The explosive company's management said it had not been interested in buying confiscated material and that it had its own suppliers and government import licences.

From then on, Customs and security officials wrote to judges about every six months asking for the removal of the material.

Some Customs and port officials have since been detained as part of the investigation into the blast.

'Bad storage and bad judgment'

In January 2020, a judge launched an official investigation after it was discovered that Hangar 12 was unguarded, had a hole in its southern wall and one of its doors was dislodged, meaning the hazardous material was at risk of being stolen.

In his final report after the investigation, Mr Oweidat "gave orders immediately" to ensure hangar doors and holes were repaired and security provided, another high-ranking security official said.

On June 4, based on those orders, state security instructed port authorities to provide guards at Hangar 12, appoint a director for the warehouse and secure all the doors and repair the hole.

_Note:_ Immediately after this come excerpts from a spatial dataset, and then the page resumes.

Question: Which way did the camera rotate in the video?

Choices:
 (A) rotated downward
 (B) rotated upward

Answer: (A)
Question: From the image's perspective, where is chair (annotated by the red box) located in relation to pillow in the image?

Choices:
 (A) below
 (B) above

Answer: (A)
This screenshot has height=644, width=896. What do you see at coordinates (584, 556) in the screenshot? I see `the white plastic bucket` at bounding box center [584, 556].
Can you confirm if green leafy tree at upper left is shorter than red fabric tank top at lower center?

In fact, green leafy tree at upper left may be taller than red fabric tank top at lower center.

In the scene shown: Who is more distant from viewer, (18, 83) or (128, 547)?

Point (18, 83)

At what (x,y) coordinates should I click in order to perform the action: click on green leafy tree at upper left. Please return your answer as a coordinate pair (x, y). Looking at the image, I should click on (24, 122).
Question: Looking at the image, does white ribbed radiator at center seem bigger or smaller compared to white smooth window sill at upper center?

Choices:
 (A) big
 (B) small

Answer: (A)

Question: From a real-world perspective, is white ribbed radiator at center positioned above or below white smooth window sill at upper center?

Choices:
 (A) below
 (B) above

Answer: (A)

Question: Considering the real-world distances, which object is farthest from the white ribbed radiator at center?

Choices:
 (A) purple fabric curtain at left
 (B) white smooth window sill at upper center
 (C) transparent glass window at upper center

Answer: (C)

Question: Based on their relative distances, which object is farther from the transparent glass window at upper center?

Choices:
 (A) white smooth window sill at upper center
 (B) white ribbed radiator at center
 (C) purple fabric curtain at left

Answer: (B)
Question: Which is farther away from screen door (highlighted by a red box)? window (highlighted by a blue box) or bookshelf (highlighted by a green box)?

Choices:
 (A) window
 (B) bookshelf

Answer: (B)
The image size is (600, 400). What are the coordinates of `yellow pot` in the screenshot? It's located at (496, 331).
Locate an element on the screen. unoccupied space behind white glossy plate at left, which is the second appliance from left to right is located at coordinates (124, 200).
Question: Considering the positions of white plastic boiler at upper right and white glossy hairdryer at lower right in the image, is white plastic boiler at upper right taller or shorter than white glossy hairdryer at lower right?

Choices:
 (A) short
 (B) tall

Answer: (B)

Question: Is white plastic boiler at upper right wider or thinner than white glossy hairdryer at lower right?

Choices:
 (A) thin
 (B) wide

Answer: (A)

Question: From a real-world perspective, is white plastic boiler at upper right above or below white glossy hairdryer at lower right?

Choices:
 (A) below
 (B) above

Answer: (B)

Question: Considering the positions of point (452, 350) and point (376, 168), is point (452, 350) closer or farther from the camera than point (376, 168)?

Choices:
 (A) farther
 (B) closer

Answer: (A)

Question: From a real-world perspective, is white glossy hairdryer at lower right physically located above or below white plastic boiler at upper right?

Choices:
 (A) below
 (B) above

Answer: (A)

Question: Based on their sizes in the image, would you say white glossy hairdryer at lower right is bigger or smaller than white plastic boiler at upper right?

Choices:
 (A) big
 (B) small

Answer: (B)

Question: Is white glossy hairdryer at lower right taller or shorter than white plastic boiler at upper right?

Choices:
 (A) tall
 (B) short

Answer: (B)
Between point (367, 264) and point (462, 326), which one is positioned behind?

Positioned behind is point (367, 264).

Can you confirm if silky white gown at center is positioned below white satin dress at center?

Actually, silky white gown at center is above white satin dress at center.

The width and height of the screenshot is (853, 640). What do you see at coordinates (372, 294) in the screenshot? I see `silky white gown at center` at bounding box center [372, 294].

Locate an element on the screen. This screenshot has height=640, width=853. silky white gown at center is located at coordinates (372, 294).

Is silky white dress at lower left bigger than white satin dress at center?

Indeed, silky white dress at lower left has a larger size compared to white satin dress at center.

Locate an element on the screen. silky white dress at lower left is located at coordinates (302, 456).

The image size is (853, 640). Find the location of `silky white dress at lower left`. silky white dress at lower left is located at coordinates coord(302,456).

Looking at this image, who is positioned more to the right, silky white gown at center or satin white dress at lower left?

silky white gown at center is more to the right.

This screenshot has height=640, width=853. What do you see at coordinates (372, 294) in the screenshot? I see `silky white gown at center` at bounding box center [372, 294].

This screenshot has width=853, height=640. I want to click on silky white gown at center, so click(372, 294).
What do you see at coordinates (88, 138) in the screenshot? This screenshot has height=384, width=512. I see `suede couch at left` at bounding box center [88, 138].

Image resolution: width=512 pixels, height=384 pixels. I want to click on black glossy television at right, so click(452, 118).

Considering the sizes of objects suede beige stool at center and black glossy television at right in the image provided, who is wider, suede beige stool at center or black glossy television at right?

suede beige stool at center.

The port authorities did not immediately respond to requests for comment.

The security official said the maintenance started and port authorities sent a team of Syrian workers, but there was no one supervising them when they entered to fix the holes.

During the work, sparks from the welding took hold and fire started to spread, the official said.

"Given that there were fireworks stored in the same hangar, after an hour a big fire was set off by the fireworks and that spread to the material that exploded when the temperature exceeded 210 degrees," the high-ranking security official said.

The official blamed the port authorities for not supervising the repair crew and for storing fireworks alongside a vast deposit of high explosives.

"Only because the hangar faces the sea, the impact of the explosion was reduced," he said. "Otherwise all of Beirut would have been destroyed.

"The issue is all about negligence, irresponsibility, bad storage and bad judgment."